Reporter: Pulina Nityakanti | Editor: Tri Sulistiowati
KONTAN.CO.ID - JAKARTA. Kinerja pasar saham memang masih lesu. Namun, kinerja para emiten investasi bisa tetap positif jika menerapkan strategi investasi yang tepat.
Indeks Harga Saham Gabungan (IHSG) parkir di level 6.665,045 di akhir perdagangan hari ini, Rabu (12/3). Gerak IHSG itu sudah turun 5,86% sejak awal tahun alias year to date (YTD).
Lesunya kinerja IHSG itu tentu sejalan dengan penurunan sejumlah saham di Bursa Efek Indonesia (BEI). Hal ini membuat sejumlah emiten investasi justru menyerok kembali saham emiten yang ada dalam kepemilikan.
PT Saratoga Investama Sedaya Tbk (SRTG) misalnya, yang menambah kepemilikannya di saham PT Merdeka Copper Gold Tbk (MDKA). Melansir keterbukaan informasi tanggal 11 Maret 2025, SRTG membeli 121.764.199 alias 121,76 juta saham Merdeka Copper Gold.
Kepala Divisi Hukum dan Sekretariat Perusahaan SRTG, Sandi Rahaju mengatakan, Saratoga membeli saham MDKA pada tanggal 5 Maret 2025 dengan harga Rp 1.405 per saham.
Sebelum transaksi, SRTG memiliki 4.791.772.374 alias 4,79 miliar saham Merdeka Copper Gold. Jumlah itu setara dengan 19,58% dari total saham MDKA.
Baca Juga: Pembagian Dividen Jadi Sentimen Penopang IHSG, Intip Saham Pilihan untuk Kamis (13/3)
“Setelah transaksi, Saratoga menggenggam 4.913.536.573 alias 4,91 miliar saham MDKA. Angka itu setara dengan 20,08% total saham Merdeka Copper Gold,” kata Sandi.

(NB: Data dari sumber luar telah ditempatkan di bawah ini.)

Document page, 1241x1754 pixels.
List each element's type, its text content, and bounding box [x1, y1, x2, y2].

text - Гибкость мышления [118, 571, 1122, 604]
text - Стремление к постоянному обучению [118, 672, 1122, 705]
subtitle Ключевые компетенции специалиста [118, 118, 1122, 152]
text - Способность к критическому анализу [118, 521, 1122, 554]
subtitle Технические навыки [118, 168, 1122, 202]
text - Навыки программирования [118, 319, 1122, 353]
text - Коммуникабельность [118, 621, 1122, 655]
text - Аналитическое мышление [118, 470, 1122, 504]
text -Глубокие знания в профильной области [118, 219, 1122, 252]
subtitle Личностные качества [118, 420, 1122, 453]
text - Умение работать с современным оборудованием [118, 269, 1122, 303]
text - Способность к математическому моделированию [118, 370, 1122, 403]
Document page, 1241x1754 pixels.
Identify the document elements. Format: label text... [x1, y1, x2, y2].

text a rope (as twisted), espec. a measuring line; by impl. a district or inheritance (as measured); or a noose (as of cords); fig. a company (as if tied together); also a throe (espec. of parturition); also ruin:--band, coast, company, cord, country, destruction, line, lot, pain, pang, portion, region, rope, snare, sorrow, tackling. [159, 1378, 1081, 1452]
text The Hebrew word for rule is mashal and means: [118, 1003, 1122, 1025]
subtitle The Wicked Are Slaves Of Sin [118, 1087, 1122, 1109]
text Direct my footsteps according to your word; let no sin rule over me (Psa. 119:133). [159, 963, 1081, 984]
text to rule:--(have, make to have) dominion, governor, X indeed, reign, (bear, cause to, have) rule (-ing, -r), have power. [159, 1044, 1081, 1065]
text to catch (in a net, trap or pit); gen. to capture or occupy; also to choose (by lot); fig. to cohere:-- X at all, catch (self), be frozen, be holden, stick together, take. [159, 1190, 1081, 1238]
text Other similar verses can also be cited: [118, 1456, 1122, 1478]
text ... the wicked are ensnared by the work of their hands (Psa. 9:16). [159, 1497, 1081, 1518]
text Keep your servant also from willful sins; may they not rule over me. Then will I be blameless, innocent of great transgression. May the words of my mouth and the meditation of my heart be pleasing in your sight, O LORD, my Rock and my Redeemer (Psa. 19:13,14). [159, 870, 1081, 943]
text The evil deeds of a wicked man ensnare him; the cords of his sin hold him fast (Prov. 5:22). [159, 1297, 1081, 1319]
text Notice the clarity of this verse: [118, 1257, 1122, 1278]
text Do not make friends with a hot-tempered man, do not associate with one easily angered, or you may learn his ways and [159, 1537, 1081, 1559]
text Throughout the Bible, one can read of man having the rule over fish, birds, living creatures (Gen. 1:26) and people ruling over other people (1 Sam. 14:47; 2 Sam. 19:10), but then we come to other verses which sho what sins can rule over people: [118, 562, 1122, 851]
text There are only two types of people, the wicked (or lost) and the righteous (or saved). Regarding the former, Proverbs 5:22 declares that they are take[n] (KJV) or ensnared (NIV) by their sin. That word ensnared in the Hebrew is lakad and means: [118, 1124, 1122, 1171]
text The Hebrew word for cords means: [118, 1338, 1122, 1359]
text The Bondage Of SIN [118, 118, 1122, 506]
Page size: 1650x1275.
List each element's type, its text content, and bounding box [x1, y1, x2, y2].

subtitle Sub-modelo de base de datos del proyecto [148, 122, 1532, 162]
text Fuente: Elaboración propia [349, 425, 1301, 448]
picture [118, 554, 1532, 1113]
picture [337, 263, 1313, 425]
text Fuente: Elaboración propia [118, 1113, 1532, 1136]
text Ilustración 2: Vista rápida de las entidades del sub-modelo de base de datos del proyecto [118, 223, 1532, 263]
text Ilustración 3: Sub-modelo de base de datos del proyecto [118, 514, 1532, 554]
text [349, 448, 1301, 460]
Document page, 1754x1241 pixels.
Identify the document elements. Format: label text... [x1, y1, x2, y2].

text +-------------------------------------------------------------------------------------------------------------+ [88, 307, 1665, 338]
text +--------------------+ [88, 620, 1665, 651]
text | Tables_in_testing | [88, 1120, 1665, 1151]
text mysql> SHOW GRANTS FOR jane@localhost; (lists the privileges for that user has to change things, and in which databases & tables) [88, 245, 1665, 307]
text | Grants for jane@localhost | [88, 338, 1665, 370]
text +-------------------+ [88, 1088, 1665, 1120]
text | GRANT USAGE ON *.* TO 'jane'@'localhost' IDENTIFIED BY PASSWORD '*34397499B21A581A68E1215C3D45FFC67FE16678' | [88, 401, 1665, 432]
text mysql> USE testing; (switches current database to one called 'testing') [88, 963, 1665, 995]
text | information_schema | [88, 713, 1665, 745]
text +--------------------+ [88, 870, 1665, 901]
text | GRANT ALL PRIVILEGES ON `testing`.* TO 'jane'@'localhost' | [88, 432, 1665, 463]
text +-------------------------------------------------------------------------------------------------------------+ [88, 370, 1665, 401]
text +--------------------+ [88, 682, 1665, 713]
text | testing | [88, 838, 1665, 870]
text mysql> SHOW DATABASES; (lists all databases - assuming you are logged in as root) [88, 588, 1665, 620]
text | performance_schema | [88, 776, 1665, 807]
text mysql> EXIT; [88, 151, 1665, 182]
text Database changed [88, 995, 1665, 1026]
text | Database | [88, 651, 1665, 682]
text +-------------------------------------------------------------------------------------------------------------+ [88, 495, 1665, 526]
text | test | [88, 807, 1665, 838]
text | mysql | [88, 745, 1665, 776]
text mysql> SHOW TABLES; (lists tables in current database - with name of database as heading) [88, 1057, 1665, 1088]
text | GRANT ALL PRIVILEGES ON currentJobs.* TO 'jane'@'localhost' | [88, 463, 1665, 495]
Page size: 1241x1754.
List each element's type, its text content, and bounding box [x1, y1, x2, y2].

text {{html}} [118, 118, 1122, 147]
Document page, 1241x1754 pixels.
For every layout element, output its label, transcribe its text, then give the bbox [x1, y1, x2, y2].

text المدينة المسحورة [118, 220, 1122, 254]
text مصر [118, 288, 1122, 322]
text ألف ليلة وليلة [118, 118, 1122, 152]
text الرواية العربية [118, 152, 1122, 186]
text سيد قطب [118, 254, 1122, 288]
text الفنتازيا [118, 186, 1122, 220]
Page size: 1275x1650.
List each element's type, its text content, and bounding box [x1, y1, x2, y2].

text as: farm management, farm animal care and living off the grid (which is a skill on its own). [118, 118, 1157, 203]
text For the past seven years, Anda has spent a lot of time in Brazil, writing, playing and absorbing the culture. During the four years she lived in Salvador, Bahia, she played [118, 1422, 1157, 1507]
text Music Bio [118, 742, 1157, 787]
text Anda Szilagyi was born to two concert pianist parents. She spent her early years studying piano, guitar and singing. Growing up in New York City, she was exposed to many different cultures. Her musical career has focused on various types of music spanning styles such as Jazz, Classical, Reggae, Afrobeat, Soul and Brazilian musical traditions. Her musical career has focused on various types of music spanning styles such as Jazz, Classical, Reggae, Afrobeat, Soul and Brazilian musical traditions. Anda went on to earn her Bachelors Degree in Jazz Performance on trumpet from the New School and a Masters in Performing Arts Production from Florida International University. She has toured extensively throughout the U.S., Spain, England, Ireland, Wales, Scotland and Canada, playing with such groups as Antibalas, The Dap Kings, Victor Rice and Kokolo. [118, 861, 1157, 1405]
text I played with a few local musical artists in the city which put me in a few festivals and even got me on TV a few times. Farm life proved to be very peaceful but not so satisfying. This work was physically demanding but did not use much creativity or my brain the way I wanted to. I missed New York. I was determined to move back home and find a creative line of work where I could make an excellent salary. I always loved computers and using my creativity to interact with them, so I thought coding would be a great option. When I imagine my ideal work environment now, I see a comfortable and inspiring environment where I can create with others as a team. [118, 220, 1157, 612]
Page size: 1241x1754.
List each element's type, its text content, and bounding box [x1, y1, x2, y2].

PT Elang Mahkota Teknologi Tbk (EMTK) juga rajin menambah kepemilikan di anak usahanya, PT Surya Citra Media Tbk (SCMA). Teranyar, EMTK menyerok 74,26 juta saham SCMA pada 5 Maret 2025.
Corporate Secretary Emtek Titi Maria Rusli mengatakan bahwa transaksi pembelian saham SCMA tersebut dilakukan dengan harga Rp202 per saham sehingga biaya yang dikeluarkan sebesar Rp15 miliar.
“Setelah transaksi tersebut, kepemilikan saham EMTK di SCMA meningkat menjadi 46,46 miliar saham atau sebesar 62,82%,” ujar Titi.
Sebelumnya, EMTK sudah memborong saham SCMA pada tanggal 14 Februari, 28 Februari, dan 3 Maret 2025. Total saham SCMA yang dibeli EMTK dari tiga transaksi itu sebanyak 296,9 juta saham.
Di tengah lesunya pasar saham, PT Provident Investasi Bersama Tbk (PALM) justru menerbitkan obligasi. Terbaru, PALM menerbitkan Obligasi Berkelanjutan II Tahap IV Tahun 2025 dengan nilai pokok Rp 612,2 miliar bulan lalu.
Secara rinci, perseroan membagi obligasi tersebut menjadi dua seri. Seri A bernilai Rp 353,53 miliar dan Seri B bernilai Rp 258,67 miliar.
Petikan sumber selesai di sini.